2 hours agoMS: Change of legislation has been necessary to pave the way for the purchase of the vaccine
Periskopi(5 years ago)
(5 years ago)Health Minister Arben Vitita has signed Administrative Guide No. 012015 The authorisation of Marketing for Medical Products, to enable the Authorisation of conditional Marketing or Emergency for Anti-Condavid vaccines.
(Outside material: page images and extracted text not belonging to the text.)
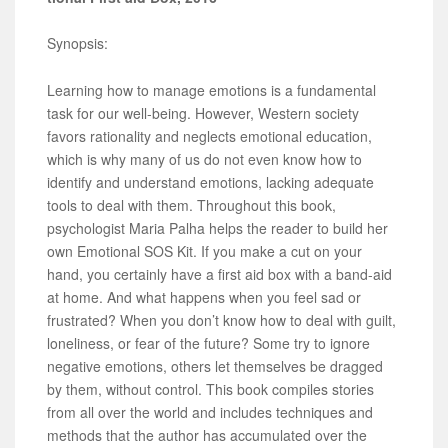
Synopsis:
Learning how to manage emotions is a fundamental
task for our well-being. However, Western society
favors rationality and neglects emotional education,
which is why many of us do not even know how to
identify and understand emotions, lacking adequate
tools to deal with them. Throughout this book,
psychologist Maria Palha helps the reader to build her
own Emotional SOS Kit. If you make a cut on your
hand, you certainly have a first aid box with a band-aid
at home. And what happens when you feel sad or
frustrated? When you don’t know how to deal with guilt,
loneliness, or fear of the future? Some try to ignore
negative emotions, others let themselves be dragged
by them, without control. This book compiles stories
from all over the world and includes techniques and
methods that the author has accumulated over the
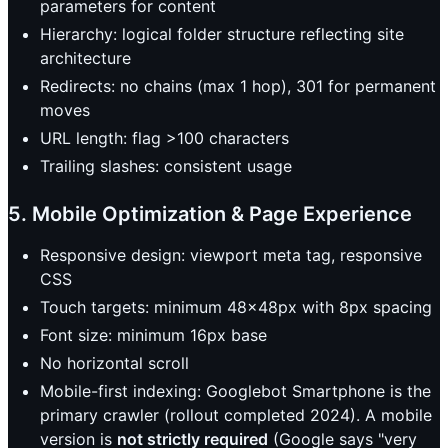
parameters for content
Hierarchy: logical folder structure reflecting site
architecture
Redirects: no chains (max 1 hop), 301 for permanent
moves
URL length: flag >100 characters
Trailing slashes: consistent usage
5. Mobile Optimization & Page Experience
Responsive design: viewport meta tag, responsive
CSS
Touch targets: minimum 48x48px with 8px spacing
Font size: minimum 16px base
No horizontal scroll
Mobile-first indexing: Googlebot Smartphone is the
primary crawler (rollout completed 2024). A mobile
version is
not strictly required
(Google says "very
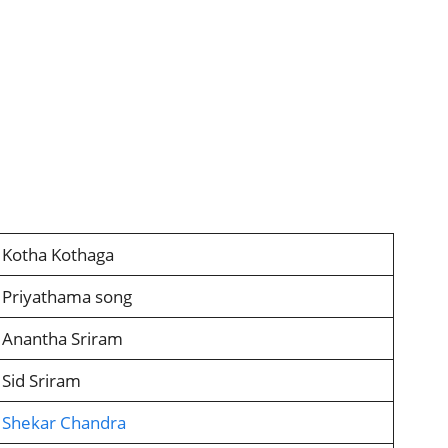
Kotha Kothaga
Priyathama song
Anantha Sriram
Sid Sriram
Shekar Chandra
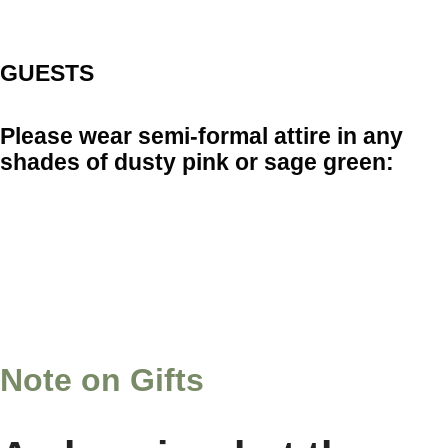
GUESTS
Please wear semi-formal attire in any
shades of dusty pink or sage green:
Note on Gifts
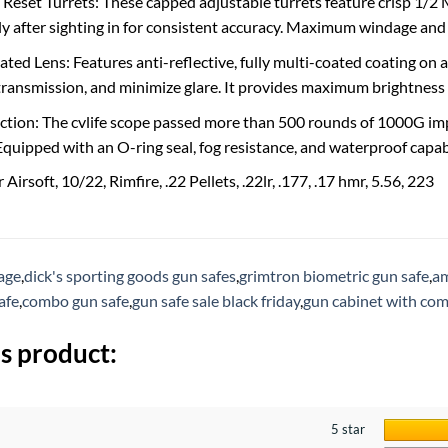
 Reset Turrets: These capped adjustable turrets feature crisp 1/2 
sly after sighting in for consistent accuracy. Maximum windage a
ted Lens: Features anti-reflective, fully multi-coated coating on a
 transmission, and minimize glare. It provides maximum brightness 
tion: The cvlife scope passed more than 500 rounds of 1000G imp
quipped with an O-ring seal, fog resistance, and waterproof capabil
Airsoft, 10/22, Rimfire, .22 Pellets, .22lr, .177, .17 hmr, 5.56, 223
rage
,
dick's sporting goods gun safes
,
grimtron biometric gun safe
,
am
afe
,
combo gun safe
,
gun safe sale black friday
,
gun cabinet with com
s product:
5 star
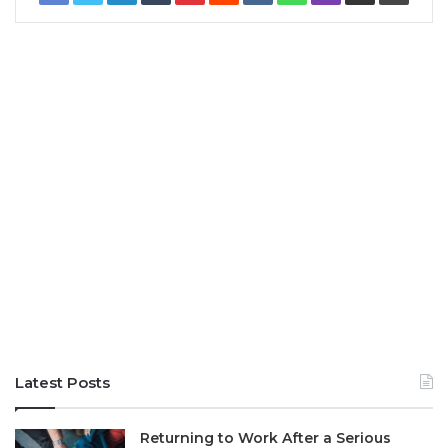
Latest Posts
Returning to Work After a Serious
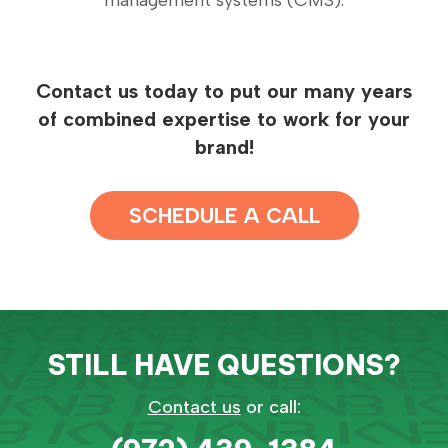
management systems (CMS).
Contact us today to put our many years
of combined expertise to work for your
brand!
SCHEDULE A CALL
STILL HAVE QUESTIONS?
Contact us
or call:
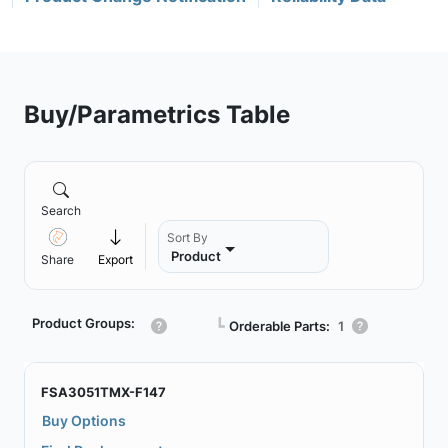
Buy/Parametrics Table
Search
Sort By
Product
Share
Export
Product Groups:
┗
Orderable Parts:
1
FSA3051TMX-F147
Buy Options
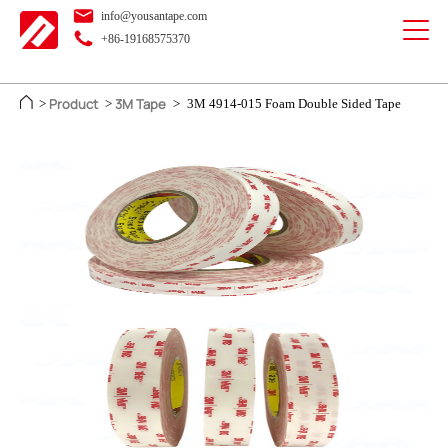
info@yousantape.com
+86-19168575370
Product
3M Tape
>
>
>
3M 4914-015 Foam Double Sided Tape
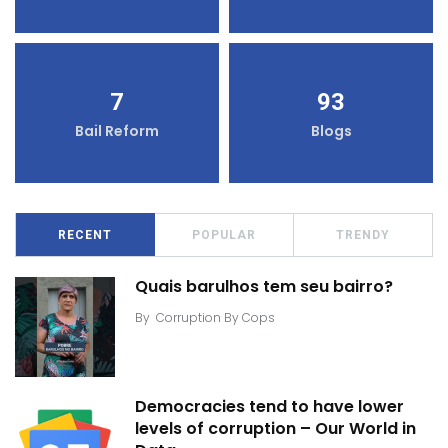
7
93
Bail Reform
Blogs
RECENT
POPULAR
TRENDY
Quais barulhos tem seu bairro?
By
Corruption By Cops
Democracies tend to have lower
levels of corruption – Our World in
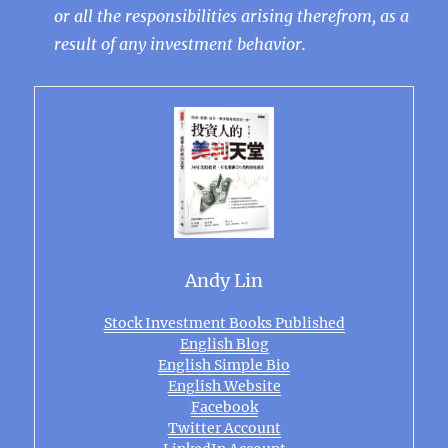
or all the responsibilities arising therefrom, as a
result of any investment behavior.
Andy Lin
Stock Investment Books Published
English Blog
English Simple Bio
English Website
Facebook
Twitter Account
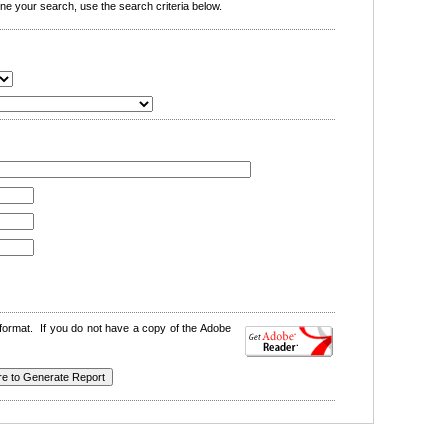
e your search, use the search criteria below.
format. If you do not have a copy of the Adobe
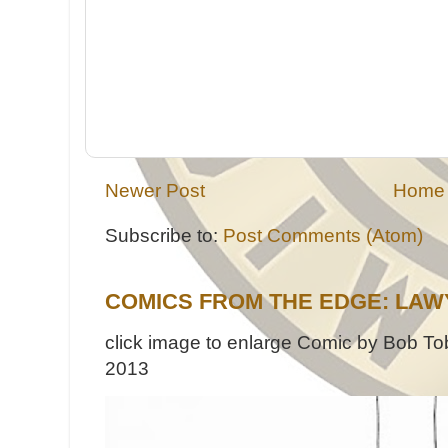
Newer Post
Home
Subscribe to:
Post Comments (Atom)
COMICS FROM THE EDGE: LAW
click image to enlarge Comic by Bob Tob
2013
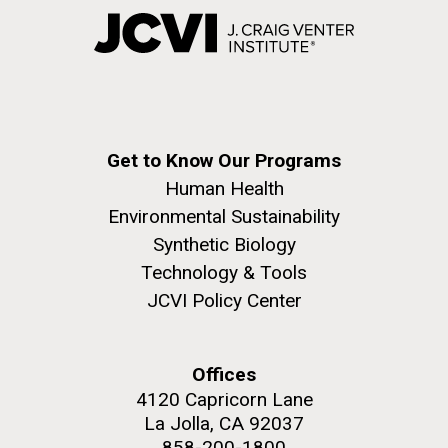
Get to Know Our Programs
Human Health
Environmental Sustainability
Synthetic Biology
Technology & Tools
JCVI Policy Center
Offices
4120 Capricorn Lane
La Jolla, CA 92037
858-200-1800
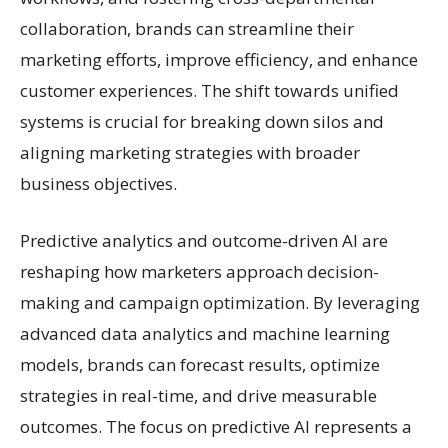
collaboration, brands can streamline their
marketing efforts, improve efficiency, and enhance
customer experiences. The shift towards unified
systems is crucial for breaking down silos and
aligning marketing strategies with broader
business objectives.
Predictive analytics and outcome-driven AI are
reshaping how marketers approach decision-
making and campaign optimization. By leveraging
advanced data analytics and machine learning
models, brands can forecast results, optimize
strategies in real-time, and drive measurable
outcomes. The focus on predictive AI represents a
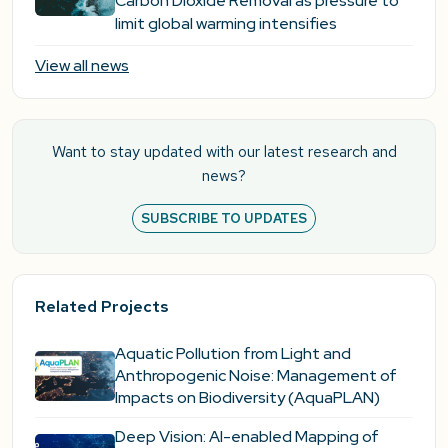
Carbon Dioxide Removal as pressure to
limit global warming intensifies
View all news
Want to stay updated with our latest research and
news?
SUBSCRIBE TO UPDATES
Related Projects
Aquatic Pollution from Light and
Anthropogenic Noise: Management of
Impacts on Biodiversity (AquaPLAN)
Deep Vision: AI-enabled Mapping of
According to this instruction, vaccines should have the approval of the European Bars Agency (EMA) and the United States' Food and Barna Administration. [...]
According to this instruction, vaccines should have the approval of the European Bars Agency (EMA) and the United States' Food and Barna Administration (FDA).
Entering into force has opened the way for the purchase of vaccines.
“has been necessary to make changes to preliminary legislation, because the current legislation, according to the 012015 Administry Guide, has meant that biological, oncologist products and advanced therapy can only be directed to the AKPPM if they have registration in the European Agency of Bars with centralised or decentralised procedures or FDA. As a clarification, no vaccine so far has a complete record of these agencies (because they have only approved emergency use), so it has been impossible to make such a census. However, donations under the Law on Products and Medicines are allowed, as well as those before them with Article 39 for extraordinary procedures, but the latter depends on vaccine suppliers if they allow an unregistered” product to enter the country, it is said by the MSH for Klan Kosova.